By Dewain E. Peek,
When Luther Coffee recently found an Overton County Elementary Schools Pupil’s Report Card for the school year 1935-36 in an old house he bought, he was taken back to his childhood by the subjects listed under “Conduct”.
Even though his school days don’t go back as far as the one-room school house of 1935-36, one of those subjects was dear to his heart, and another area.
“Whispers Too Much,” Coffee said. “I got two spankings, at least, for whispering.”
The report card included a section on Attendance and Self Control, which listed Times Tardy, Days Present, Days Absent, Excused Absence, and Self-Control.

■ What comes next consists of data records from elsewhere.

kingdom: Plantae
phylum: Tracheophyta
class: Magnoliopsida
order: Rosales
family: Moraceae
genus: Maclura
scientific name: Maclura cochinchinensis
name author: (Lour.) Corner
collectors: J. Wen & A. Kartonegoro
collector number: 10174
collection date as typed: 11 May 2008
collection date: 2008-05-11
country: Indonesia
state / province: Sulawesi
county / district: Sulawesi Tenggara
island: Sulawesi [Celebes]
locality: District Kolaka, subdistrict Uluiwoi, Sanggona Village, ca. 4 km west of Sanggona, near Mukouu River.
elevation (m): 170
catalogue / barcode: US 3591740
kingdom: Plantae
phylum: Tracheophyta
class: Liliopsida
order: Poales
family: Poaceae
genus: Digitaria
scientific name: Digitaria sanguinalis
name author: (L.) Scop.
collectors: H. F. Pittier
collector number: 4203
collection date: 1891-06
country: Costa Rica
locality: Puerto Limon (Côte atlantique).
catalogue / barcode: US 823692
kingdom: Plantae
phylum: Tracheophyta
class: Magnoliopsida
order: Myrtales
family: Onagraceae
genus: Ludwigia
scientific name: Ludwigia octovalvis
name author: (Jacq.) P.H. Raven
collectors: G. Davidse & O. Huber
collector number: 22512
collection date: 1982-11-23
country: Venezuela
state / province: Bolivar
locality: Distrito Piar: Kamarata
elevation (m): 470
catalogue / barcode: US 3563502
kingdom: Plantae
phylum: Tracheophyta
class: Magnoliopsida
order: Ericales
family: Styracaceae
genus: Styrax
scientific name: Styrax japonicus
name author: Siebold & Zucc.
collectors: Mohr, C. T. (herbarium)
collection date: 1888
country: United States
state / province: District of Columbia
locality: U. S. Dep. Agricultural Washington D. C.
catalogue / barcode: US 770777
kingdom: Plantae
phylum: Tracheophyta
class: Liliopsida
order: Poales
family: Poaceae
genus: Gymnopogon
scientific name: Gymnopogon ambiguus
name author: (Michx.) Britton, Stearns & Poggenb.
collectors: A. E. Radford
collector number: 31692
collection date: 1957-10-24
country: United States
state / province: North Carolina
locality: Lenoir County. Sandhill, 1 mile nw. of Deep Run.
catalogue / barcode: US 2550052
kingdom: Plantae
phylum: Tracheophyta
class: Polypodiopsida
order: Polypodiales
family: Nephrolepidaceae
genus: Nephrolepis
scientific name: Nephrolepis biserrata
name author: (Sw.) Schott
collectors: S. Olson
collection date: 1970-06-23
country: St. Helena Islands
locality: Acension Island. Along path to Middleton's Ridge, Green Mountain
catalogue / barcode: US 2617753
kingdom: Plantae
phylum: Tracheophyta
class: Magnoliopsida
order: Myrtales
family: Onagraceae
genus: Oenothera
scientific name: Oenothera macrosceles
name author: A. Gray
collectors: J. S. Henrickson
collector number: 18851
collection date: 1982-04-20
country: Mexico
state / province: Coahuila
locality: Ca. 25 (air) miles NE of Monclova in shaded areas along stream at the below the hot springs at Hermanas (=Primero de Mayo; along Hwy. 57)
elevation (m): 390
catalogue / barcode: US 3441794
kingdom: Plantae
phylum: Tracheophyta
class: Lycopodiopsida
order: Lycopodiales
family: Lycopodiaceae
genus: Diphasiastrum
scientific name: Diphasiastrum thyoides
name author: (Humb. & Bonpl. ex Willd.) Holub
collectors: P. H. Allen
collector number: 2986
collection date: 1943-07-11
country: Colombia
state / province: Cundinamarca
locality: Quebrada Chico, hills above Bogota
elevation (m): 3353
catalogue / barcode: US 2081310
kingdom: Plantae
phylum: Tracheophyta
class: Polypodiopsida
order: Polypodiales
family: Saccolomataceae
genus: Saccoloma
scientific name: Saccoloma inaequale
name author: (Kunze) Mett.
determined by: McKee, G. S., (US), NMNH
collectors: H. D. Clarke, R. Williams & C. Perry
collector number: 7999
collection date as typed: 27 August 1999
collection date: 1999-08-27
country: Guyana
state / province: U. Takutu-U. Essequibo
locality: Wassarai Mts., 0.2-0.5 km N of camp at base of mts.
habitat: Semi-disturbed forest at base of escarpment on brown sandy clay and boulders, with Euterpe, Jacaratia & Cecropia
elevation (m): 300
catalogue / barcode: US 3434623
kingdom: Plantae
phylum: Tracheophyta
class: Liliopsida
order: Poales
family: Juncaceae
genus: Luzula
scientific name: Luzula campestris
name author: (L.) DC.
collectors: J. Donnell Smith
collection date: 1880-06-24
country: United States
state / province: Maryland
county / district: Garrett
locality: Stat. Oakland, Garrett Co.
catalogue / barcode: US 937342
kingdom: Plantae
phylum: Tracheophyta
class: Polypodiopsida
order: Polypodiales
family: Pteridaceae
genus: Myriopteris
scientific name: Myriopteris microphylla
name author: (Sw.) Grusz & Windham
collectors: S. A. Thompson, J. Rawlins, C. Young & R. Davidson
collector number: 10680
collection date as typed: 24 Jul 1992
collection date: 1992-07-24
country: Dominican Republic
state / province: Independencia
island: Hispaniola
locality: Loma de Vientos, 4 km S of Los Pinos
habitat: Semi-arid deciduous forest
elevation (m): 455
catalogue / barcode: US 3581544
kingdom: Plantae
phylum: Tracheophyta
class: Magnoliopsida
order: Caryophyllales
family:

And a note “To Parents” on the report card encouraged attendance, which shows that then as it is now, attendance was considered a strong influence on student success.
Subjects students were graded on included Agriculture, Arithmetic, Civics and Constitution, Drawing, English, Forestation, Geography, Elementary History, Tennessee History, History of United States, Music, Nature Study, Physical Health & Hygiene, Reading, Spelling, Writing, and Physical Education.
Though some of those subjects have disappeared from the curriculum and thus report cards, some would say unfortunately, the 1935-36 report card also had other interesting categories that went a bit further in trying to show parents how their children were doing in school.
“Attitude Toward School Work” included Indolent, Wastes Time, Work Carelessly Done, Copies: Too Much Help, Gives Up Too Easily, Shows Improvement, and Very Commendable.
“Recitation” is an area on the report card that tells parents about their child’s work ethic. Teachers could check off on Comes Poorly Prepared, Appears Not To Try, Seldom Does Well, Inattentive, Promotion in Danger, Capable of Doing Better, Work Shows Falling Off, Work Too Difficult, Shows Improvement, and Very Satisfactory.
Then there is an area for Conduct, which includes Whispers Too Much that Luther Coffee became familiar with in his school days.
Other possibilities to be marked under “Conduct” included Restless: Inattentive, Inclined to Mischief, Rude: Discourteous, Annoys Others, Shows Improvement, and Very Good.
Though the report card does not name the school, which was likely in the Muddy Pond area, it does list Stanley H. Carr, Superintendent. No marks are on the report card Coffee found, so it may have belonged to a teacher who never used it.
The report card was printed by Eldridge Printing Co., Livingston, Tenn.